[Opening Material for this task section]
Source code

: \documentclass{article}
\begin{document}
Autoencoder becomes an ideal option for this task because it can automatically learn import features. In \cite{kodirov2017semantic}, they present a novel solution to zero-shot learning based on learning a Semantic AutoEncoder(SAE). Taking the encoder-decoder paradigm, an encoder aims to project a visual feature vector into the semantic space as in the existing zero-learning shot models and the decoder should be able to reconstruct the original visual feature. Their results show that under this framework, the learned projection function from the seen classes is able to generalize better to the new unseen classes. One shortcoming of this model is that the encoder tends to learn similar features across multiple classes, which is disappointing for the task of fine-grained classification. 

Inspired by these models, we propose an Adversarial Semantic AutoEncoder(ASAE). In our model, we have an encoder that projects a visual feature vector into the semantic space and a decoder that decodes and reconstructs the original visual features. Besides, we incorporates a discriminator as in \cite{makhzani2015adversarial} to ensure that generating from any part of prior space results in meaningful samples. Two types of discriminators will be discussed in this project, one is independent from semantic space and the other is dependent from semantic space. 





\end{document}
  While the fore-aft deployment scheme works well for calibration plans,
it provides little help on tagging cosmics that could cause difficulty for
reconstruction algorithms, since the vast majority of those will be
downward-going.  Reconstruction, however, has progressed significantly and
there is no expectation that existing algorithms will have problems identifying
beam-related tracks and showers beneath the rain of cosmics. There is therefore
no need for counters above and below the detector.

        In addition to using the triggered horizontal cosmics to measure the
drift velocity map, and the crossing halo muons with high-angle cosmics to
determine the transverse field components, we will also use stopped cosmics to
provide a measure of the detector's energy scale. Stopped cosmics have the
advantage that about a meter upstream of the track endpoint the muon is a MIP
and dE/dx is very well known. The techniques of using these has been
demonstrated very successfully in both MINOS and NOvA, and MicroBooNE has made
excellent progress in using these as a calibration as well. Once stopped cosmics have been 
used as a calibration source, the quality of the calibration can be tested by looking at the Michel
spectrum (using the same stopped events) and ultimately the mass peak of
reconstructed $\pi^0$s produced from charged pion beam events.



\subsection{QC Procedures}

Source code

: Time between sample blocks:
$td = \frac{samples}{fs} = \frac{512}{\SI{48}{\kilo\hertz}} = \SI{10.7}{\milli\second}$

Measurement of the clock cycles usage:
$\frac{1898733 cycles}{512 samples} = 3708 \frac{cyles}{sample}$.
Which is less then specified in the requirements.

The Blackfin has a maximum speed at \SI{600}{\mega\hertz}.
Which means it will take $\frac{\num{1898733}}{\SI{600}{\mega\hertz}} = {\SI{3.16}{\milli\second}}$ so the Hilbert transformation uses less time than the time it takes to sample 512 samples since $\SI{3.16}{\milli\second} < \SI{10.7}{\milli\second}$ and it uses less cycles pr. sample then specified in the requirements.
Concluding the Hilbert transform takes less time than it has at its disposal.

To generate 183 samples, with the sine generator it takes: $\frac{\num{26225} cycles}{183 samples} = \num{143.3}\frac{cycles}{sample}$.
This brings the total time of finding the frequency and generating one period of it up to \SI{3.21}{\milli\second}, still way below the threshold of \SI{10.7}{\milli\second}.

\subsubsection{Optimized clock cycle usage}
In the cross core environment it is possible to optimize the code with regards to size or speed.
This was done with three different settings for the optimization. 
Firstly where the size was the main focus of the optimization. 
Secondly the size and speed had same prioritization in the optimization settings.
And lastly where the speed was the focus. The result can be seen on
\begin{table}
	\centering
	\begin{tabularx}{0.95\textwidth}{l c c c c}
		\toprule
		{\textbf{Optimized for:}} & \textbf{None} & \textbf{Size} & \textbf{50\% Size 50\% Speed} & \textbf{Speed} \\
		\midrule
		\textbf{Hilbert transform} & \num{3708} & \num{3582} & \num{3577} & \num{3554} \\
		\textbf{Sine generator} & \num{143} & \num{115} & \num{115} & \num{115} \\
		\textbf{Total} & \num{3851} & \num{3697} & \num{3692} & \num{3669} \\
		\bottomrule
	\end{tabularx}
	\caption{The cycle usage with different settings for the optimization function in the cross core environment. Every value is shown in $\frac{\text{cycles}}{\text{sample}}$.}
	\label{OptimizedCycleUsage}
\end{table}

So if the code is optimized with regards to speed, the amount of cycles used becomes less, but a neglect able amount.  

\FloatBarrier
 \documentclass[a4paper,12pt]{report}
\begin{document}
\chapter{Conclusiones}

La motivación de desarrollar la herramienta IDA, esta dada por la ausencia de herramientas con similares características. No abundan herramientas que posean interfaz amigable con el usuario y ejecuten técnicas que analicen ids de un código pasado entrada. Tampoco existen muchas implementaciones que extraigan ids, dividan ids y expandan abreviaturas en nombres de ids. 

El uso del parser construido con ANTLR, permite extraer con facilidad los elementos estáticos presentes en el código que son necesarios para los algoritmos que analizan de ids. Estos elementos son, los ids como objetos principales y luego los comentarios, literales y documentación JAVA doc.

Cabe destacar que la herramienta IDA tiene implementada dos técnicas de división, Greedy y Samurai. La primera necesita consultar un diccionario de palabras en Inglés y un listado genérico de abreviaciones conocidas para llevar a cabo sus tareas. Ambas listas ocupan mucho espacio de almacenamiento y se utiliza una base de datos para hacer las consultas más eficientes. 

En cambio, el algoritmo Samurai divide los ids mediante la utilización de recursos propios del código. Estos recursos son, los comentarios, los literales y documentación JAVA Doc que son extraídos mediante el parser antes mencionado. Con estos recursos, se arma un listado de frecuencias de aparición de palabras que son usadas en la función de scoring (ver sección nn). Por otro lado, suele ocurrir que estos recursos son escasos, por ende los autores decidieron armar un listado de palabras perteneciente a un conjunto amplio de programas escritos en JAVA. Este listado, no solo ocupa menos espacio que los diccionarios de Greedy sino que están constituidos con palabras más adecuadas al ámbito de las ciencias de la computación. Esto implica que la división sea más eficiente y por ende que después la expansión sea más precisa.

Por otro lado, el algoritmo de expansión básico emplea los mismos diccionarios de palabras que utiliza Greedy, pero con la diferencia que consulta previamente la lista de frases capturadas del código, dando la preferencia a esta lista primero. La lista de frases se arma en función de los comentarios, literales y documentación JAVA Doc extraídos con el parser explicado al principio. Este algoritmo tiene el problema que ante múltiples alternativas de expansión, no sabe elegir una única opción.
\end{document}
[Closing Material for this task section]
[Opening Material for this task section]
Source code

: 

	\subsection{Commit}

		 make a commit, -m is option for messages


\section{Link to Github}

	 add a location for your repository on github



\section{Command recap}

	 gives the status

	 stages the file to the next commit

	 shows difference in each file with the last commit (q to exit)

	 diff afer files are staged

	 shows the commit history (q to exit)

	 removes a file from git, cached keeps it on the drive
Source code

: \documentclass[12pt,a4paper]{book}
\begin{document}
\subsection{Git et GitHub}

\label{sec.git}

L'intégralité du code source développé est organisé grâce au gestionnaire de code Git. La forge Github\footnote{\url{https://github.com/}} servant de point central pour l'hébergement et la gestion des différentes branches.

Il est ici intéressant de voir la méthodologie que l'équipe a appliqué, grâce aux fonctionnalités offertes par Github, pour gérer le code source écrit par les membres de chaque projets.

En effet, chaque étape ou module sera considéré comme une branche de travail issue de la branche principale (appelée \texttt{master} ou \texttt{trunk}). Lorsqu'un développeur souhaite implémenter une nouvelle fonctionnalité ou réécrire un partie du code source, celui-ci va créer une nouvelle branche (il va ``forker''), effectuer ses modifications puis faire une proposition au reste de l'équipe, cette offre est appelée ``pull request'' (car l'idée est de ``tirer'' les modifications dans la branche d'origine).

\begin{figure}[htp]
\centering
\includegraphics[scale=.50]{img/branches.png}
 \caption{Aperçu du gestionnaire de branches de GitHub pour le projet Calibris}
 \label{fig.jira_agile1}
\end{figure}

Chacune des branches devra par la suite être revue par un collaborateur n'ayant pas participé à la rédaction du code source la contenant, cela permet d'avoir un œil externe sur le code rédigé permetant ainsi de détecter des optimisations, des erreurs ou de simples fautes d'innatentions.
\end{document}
[Closing Material for this task section]
**Task instructions:**
Output the lines above exactly, but only those between the line holding "it provides little" and the line holding "advantage that about", inclusive.

**Solved exercise:**
it provides little help on tagging cosmics that could cause difficulty for
reconstruction algorithms, since the vast majority of those will be
downward-going.  Reconstruction, however, has progressed significantly and
there is no expectation that existing algorithms will have problems identifying
beam-related tracks and showers beneath the rain of cosmics. There is therefore
no need for counters above and below the detector.

        In addition to using the triggered horizontal cosmics to measure the
drift velocity map, and the crossing halo muons with high-angle cosmics to
determine the transverse field components, we will also use stopped cosmics to
provide a measure of the detector's energy scale. Stopped cosmics have the
advantage that about a meter upstream of the track endpoint the muon is a MIP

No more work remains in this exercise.